EXERCISE OBJECTIVE:
Locate, in the data below, the line that contains "take on true" and the line that contains "to be much less"; reproduce exactly those two lines and every line between them, nothing more.

DATA SECTION:
= Beginning of Section =

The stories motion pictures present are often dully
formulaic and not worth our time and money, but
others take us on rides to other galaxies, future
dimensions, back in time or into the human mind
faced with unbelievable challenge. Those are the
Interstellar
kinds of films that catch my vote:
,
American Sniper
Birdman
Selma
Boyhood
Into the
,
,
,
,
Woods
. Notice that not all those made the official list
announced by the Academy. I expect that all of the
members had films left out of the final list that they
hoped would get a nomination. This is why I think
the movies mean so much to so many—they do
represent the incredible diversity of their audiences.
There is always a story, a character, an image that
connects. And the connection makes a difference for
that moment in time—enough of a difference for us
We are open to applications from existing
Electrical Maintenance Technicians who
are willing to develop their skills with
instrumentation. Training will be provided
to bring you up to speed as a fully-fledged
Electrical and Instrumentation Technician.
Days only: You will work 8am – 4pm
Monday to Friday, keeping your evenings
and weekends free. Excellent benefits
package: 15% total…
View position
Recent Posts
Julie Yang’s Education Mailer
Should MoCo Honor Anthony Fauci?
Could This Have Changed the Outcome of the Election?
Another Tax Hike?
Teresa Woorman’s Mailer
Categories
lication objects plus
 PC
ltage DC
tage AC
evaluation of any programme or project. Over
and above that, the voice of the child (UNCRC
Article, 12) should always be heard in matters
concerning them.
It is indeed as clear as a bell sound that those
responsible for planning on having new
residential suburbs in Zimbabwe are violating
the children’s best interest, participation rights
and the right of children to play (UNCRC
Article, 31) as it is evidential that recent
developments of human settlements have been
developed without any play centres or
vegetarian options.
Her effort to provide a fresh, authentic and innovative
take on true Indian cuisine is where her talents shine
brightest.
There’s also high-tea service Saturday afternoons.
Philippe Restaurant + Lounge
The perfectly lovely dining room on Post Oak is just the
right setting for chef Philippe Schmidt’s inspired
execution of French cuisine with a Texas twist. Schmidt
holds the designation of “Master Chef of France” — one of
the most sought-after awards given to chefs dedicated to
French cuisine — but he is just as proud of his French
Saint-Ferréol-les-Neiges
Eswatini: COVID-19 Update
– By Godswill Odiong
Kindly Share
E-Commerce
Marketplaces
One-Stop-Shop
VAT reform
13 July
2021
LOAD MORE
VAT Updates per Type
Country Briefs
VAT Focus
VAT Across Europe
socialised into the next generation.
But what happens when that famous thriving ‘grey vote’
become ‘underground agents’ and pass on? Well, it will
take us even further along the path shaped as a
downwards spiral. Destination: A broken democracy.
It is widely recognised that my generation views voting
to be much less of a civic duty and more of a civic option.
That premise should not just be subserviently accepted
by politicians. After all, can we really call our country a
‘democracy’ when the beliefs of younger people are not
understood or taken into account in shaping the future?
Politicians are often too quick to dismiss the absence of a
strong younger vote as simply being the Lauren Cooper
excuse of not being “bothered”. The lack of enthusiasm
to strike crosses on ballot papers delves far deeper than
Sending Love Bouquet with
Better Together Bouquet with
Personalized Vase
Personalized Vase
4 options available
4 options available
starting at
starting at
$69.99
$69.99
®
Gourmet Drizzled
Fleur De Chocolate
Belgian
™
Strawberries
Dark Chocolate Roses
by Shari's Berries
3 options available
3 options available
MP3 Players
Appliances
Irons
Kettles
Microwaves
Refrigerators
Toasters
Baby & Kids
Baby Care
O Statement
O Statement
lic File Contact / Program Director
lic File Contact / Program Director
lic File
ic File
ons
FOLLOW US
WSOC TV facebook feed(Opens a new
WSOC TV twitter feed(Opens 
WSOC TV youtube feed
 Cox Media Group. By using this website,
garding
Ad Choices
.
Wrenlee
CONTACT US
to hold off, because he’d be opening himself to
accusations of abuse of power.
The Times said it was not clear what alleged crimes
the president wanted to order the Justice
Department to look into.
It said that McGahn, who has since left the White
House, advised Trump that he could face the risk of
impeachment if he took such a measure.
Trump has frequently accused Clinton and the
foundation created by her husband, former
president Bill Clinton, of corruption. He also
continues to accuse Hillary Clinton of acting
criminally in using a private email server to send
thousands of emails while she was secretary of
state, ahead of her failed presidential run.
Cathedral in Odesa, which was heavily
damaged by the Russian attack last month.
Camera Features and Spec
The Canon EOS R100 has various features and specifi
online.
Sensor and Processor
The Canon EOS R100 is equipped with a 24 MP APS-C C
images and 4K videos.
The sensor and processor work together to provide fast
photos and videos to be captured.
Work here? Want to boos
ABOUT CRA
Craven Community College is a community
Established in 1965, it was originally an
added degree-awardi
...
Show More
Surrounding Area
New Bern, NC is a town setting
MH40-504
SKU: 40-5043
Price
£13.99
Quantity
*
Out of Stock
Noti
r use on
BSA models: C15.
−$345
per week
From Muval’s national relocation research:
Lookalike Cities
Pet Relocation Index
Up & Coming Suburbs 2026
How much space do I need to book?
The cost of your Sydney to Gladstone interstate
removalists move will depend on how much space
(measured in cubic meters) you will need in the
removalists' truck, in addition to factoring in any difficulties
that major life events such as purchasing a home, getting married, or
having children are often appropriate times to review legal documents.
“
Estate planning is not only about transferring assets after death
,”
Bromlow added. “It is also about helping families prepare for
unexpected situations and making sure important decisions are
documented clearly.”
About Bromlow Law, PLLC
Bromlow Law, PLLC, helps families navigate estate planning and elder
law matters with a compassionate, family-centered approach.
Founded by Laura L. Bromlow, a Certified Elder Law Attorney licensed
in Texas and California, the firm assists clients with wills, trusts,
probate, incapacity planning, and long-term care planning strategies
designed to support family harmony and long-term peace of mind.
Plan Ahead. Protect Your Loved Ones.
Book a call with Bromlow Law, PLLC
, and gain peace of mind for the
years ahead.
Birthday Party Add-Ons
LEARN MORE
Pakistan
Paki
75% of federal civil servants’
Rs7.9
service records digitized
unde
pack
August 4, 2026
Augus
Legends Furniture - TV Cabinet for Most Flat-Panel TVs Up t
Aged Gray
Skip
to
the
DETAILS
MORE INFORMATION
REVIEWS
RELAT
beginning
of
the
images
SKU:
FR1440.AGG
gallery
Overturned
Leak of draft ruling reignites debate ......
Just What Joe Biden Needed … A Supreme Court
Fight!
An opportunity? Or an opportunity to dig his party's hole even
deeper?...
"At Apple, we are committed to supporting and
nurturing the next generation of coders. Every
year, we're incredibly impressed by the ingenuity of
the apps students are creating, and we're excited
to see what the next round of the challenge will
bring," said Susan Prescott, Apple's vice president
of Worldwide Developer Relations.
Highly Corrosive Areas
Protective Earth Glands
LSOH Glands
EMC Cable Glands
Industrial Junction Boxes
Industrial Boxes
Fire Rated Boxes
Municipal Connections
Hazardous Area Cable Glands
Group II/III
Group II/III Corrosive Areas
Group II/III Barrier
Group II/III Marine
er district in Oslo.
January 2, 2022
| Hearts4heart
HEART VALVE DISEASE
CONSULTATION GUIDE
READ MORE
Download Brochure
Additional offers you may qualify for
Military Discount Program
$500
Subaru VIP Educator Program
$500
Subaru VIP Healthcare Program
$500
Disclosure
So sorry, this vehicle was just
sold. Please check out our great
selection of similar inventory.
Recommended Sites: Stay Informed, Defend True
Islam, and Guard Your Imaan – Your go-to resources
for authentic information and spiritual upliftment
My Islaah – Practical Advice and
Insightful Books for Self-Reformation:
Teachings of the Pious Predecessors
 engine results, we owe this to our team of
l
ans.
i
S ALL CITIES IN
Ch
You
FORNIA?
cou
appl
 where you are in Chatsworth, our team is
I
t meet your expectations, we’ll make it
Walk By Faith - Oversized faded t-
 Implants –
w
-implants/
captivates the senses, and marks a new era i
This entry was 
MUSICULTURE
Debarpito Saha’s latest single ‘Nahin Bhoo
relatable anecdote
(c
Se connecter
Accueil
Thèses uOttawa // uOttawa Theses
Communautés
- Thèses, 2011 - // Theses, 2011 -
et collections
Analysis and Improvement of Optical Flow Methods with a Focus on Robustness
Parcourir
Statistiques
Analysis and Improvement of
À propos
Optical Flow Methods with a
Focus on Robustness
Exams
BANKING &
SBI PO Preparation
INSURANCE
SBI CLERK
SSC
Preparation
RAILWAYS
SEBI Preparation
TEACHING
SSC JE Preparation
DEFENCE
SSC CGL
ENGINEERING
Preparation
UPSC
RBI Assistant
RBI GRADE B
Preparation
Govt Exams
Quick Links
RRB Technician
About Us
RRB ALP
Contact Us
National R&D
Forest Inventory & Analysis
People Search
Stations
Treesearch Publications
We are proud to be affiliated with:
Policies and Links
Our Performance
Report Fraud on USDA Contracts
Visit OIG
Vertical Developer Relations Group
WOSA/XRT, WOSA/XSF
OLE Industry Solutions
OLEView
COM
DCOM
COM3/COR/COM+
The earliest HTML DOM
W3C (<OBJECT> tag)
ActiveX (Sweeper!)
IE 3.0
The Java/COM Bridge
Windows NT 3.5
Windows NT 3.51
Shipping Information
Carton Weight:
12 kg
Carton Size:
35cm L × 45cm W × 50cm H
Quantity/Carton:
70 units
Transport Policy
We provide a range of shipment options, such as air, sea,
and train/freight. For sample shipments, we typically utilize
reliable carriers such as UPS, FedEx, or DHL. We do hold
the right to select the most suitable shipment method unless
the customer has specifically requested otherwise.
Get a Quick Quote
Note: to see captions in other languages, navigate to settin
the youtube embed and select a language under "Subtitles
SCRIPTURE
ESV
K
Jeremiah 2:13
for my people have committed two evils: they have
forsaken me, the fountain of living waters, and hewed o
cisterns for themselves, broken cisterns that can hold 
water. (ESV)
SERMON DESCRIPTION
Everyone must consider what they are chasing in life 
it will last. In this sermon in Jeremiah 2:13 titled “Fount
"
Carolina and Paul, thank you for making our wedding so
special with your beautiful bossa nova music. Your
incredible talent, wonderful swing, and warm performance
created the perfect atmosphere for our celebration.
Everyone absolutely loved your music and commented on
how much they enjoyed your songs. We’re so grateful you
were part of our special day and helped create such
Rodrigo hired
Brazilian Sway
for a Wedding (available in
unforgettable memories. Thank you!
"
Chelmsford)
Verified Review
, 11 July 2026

= End of Section =

SOLUTION:
take on true Indian cuisine is where her talents shine
brightest.
There’s also high-tea service Saturday afternoons.
Philippe Restaurant + Lounge
The perfectly lovely dining room on Post Oak is just the
right setting for chef Philippe Schmidt’s inspired
execution of French cuisine with a Texas twist. Schmidt
holds the designation of “Master Chef of France” — one of
the most sought-after awards given to chefs dedicated to
French cuisine — but he is just as proud of his French
Saint-Ferréol-les-Neiges
Eswatini: COVID-19 Update
– By Godswill Odiong
Kindly Share
E-Commerce
Marketplaces
One-Stop-Shop
VAT reform
13 July
2021
LOAD MORE
VAT Updates per Type
Country Briefs
VAT Focus
VAT Across Europe
socialised into the next generation.
But what happens when that famous thriving ‘grey vote’
become ‘underground agents’ and pass on? Well, it will
take us even further along the path shaped as a
downwards spiral. Destination: A broken democracy.
It is widely recognised that my generation views voting
to be much less of a civic duty and more of a civic option.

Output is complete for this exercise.